Animal’s Daily Rhinoceros News

Science!

Everyone knows that rhinocerii aren’t doing too well these days.  A big part of the reason for that is because massive ignoramuses in various parts of the world have the idea that powdered rhino horn has some medical value, or that it will result in “male enhancement.”

That has, of course, led to a huge black market in rhino horns.  It’s illegal to raise rhinos for their horn; which that may solve part of the problem, there’s possibly a better solution.

Synthetic rhino horn.  Excerpt:

Belief in rhino horns’ healing capabilities dates back to the second century B.C., as the powder was reported to reduce heat and remove toxins. Demand for horn products has greatly increased since 2008, and today rhino horn is more often valued as an exclusive status symbol.

Matthew Markus, CEO of the Seattle-based biotechnology company Pembient, sees this preference for rarity as an opportunity to reduce poaching. Over the past few years Pembient, along with other companies like CeratoTech and Rhinoceros Horn LLC, has started 3-D printing biologically similar artificial horns. This idea isn’t exclusive for rhinos either, as Pembient aspires to biofabricate pangolin scales, elephant tusks and tiger bones as well. At the University of Oxford one biologist is working on synthetic elephant ivory.

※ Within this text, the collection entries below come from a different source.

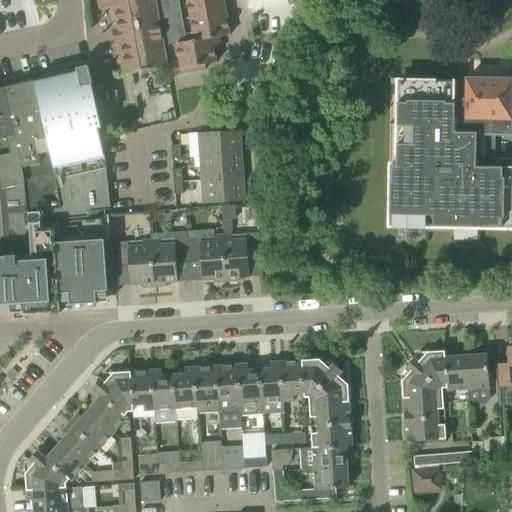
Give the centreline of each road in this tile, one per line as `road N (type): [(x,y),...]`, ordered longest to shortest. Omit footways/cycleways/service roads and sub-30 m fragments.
road 1 (unclassified): [(111,334),(128,325),(370,309)]
road 2 (unclassified): [(141,204),(138,139),(204,113),(238,34),(240,0)]
road 3 (residential): [(376,511),(370,309)]
road 4 (unclassified): [(0,457),(111,334)]
road 5 (unclassified): [(370,309),(511,300)]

Currently, Pembient’s process involves engineering yeast cells to produce keratin, the predominant protein found in rhino horn, which is then combined with rhino DNA and trace elements. This aggregate makes up the “ink” for printing. So far, Pembient has only created low-fidelity miniature horns, but plans to have larger higher grade prototypes in less than two years. The horns aren’t commercially ready, but Pembient has already received interest from artisans, carvers and industrial designers.

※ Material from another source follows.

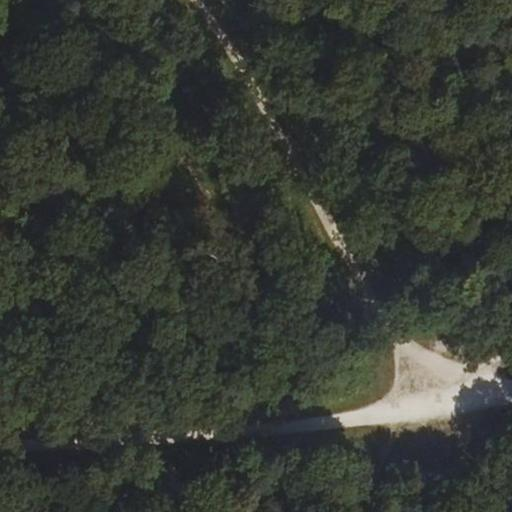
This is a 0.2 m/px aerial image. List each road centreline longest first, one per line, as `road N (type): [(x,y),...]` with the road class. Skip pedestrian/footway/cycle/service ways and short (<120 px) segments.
road 1 (track): [(195,0),(396,338),(455,386)]
road 2 (track): [(0,445),(384,415)]
road 3 (track): [(384,415),(455,386),(511,392)]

Markus claims that introducing indistinguishable biofabricated horns at one-eighth of the price for real horn would lower wild rhino horn value. “At some point we would crash through the illicit profits that motivate people that go out there and risk their lives,” said Markus.

There are a couple of reasons this might not have the desired effect, though.

  1. Bob didn’t use rhino horn.

    Flooding the market with synthetics allows the ignorant goofs that believe in the medical or “male enhancement” value of rhino horn, to continue believing this utter nonsense – and may increase demand in the short term.

  2. An eventual side effect may be that the wealthy and ignorant may demand proof of the authenticity of the rhino horn, which would drive the price of the real thing even higher.

There are other solutions; for a brief time, South African farmers could be licensed to raise rhinos and periodically harvest their horns.  That produced a lower-priced, legal supply, and if deregulated, the practice could increase rhino numbers (captive, but still) but would perpetuate the stupid myths.

Or the nations of Africa could go back to an earlier practice.

Some years back I met a gentleman of Afrikaner descent, an engineer with a Jo’Burg pharmaceutical company whose brother still maintained the family farm in the bush somewhere out east of the city.  He told me of an “understanding” the South African government had once had with the various safari companies, wherein the safari guides would shoot poachers on sight and nobody in the government would say too much about it.

Harsh?  Yes.  Effective?  I bet it was.